#### Exercise objective
Could you copy every line of the data that contains the word "used"?

(Dataset entries)
*-*-*

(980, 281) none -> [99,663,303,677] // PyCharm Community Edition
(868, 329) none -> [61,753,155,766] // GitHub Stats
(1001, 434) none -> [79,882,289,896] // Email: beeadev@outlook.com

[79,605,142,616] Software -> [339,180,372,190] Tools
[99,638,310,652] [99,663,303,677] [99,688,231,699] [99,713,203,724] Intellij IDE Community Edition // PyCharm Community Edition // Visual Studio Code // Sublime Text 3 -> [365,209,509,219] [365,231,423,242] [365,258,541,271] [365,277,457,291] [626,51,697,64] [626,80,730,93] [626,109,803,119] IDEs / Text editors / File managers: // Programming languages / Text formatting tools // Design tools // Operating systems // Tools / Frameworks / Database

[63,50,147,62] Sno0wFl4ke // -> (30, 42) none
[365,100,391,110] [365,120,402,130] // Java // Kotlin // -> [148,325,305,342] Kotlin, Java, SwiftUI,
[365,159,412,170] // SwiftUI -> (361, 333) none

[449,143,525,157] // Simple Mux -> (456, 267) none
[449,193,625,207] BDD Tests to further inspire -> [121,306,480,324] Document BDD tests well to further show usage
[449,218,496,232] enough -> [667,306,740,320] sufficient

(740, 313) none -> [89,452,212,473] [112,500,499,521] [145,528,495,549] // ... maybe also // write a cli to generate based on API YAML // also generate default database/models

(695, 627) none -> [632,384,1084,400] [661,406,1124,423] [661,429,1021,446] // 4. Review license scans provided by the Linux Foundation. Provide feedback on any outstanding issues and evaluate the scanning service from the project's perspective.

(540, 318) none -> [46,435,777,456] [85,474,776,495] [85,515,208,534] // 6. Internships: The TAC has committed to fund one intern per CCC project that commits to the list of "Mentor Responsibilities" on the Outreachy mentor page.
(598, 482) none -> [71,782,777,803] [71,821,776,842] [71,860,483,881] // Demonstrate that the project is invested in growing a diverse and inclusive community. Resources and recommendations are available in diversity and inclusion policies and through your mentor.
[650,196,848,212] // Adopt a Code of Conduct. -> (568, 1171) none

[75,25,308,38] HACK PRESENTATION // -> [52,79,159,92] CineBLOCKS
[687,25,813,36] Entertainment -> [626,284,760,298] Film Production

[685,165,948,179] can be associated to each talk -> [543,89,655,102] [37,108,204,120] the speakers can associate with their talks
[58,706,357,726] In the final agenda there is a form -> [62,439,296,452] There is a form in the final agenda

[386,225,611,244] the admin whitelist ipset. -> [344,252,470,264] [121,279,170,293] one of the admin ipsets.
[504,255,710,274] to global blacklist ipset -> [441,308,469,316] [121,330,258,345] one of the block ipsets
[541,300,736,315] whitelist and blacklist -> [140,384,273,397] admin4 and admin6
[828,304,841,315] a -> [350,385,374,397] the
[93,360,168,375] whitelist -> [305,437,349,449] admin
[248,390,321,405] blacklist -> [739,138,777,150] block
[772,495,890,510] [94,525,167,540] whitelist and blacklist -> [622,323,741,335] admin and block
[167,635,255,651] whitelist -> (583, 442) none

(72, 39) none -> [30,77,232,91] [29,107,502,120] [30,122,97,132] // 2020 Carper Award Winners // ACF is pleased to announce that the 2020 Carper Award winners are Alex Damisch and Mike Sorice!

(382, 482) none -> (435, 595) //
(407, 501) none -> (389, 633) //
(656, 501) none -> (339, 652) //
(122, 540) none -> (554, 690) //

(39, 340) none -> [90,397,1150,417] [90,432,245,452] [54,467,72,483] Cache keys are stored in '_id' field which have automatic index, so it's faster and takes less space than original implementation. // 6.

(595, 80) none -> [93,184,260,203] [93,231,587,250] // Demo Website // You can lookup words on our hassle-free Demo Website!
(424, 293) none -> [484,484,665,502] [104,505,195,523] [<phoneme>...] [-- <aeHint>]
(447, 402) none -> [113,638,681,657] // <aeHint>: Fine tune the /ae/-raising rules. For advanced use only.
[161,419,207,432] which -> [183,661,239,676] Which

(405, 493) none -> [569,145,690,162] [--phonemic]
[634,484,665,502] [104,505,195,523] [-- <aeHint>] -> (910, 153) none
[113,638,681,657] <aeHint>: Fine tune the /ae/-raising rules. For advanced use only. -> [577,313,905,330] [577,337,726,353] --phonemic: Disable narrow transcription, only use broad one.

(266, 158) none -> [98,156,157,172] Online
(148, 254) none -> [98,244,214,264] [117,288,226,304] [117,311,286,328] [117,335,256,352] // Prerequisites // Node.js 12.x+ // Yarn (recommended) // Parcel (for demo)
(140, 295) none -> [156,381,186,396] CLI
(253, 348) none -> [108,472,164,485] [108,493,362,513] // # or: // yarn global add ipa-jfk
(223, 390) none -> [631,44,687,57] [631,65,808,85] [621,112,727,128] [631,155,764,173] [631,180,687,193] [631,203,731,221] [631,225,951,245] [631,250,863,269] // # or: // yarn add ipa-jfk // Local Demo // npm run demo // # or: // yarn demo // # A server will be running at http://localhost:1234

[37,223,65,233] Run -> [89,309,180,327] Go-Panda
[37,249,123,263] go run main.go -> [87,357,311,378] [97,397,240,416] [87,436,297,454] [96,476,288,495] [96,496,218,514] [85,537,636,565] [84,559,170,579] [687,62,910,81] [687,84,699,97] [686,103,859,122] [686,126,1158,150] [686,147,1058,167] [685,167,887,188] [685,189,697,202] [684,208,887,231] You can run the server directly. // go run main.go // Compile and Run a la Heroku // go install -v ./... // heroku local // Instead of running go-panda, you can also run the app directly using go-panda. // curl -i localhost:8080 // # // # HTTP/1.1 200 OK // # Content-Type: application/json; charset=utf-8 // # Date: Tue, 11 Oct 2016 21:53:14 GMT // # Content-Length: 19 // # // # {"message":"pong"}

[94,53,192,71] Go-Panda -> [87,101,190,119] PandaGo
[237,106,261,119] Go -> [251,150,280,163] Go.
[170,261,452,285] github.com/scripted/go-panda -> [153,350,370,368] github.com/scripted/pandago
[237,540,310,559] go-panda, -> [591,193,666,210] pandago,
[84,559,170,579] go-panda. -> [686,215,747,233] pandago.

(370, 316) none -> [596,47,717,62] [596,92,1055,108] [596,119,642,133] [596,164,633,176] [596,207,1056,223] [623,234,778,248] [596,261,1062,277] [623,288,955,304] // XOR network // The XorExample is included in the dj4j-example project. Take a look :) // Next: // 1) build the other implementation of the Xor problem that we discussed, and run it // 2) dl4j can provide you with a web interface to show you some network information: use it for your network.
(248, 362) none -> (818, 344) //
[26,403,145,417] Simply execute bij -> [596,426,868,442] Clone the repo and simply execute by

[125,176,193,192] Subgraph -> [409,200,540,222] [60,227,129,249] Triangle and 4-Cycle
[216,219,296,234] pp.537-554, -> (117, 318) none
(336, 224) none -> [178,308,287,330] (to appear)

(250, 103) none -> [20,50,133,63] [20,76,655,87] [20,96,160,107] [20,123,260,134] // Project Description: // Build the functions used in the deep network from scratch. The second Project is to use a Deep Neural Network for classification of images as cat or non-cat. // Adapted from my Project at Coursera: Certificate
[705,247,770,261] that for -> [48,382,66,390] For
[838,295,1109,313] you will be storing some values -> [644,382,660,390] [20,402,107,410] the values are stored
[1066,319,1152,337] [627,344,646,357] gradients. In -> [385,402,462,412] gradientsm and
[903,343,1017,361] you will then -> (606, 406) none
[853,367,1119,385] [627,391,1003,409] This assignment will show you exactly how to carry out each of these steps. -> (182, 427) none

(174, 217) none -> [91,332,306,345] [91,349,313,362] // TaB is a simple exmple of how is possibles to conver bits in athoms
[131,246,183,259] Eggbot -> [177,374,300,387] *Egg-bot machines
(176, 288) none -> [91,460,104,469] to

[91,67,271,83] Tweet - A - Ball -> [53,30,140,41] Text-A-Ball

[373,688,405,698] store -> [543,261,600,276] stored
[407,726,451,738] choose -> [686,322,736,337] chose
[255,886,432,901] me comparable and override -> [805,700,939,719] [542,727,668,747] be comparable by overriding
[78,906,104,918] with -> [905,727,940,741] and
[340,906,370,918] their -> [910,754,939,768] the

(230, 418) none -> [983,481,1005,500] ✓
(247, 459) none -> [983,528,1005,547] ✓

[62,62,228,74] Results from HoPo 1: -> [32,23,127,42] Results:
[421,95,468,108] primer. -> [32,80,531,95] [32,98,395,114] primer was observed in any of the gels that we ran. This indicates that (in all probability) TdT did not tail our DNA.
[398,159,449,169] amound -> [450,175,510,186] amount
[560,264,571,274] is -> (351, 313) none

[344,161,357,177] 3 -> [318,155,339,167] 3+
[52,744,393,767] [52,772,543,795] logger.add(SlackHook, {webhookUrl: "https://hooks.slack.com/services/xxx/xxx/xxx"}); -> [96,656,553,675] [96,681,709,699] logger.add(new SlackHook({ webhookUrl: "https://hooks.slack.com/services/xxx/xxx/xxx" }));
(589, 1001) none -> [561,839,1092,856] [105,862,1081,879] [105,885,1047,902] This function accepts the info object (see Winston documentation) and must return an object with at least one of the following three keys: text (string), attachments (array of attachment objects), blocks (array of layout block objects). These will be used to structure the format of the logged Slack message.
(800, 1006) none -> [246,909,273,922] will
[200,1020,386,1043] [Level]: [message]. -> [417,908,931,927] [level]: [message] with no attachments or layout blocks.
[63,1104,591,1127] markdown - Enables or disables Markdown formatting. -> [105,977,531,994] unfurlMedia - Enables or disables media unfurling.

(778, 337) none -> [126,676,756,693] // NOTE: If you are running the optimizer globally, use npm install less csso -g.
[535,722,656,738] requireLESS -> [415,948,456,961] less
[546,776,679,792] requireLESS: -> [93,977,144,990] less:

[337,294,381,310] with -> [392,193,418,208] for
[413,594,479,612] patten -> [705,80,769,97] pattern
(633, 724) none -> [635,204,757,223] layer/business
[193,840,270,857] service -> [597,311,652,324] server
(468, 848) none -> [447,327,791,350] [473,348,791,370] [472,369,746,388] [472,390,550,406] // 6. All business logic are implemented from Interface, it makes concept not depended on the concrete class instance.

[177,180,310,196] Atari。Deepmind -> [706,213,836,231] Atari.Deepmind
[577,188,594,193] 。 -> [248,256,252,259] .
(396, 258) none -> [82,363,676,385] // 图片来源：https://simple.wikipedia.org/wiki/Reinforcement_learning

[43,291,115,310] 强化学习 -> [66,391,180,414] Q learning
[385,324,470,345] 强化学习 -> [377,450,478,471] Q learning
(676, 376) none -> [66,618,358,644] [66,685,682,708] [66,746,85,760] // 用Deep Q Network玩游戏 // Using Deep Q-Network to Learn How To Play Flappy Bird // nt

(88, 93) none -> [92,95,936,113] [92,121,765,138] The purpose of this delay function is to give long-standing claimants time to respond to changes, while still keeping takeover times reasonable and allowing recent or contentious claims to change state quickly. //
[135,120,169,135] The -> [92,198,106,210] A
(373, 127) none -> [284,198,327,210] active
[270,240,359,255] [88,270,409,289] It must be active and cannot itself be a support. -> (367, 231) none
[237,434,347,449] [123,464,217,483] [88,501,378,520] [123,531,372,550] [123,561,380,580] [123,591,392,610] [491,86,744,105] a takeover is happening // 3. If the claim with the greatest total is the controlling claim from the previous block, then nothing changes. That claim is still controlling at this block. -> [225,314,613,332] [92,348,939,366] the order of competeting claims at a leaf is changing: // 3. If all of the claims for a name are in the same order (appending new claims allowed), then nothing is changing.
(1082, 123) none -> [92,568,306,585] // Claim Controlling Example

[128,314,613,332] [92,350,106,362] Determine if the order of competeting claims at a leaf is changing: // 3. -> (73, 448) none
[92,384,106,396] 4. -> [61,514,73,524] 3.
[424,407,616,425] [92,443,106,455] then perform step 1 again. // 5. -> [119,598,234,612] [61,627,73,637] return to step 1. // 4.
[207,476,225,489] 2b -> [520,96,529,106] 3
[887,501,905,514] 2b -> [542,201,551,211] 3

*-*-*

#### Exercise result
(250, 103) none -> [20,50,133,63] [20,76,655,87] [20,96,160,107] [20,123,260,134] // Project Description: // Build the functions used in the deep network from scratch. The second Project is to use a Deep Neural Network for classification of images as cat or non-cat. // Adapted from my Project at Coursera: Certificate
(589, 1001) none -> [561,839,1092,856] [105,862,1081,879] [105,885,1047,902] This function accepts the info object (see Winston documentation) and must return an object with at least one of the following three keys: text (string), attachments (array of attachment objects), blocks (array of layout block objects). These will be used to structure the format of the logged Slack message.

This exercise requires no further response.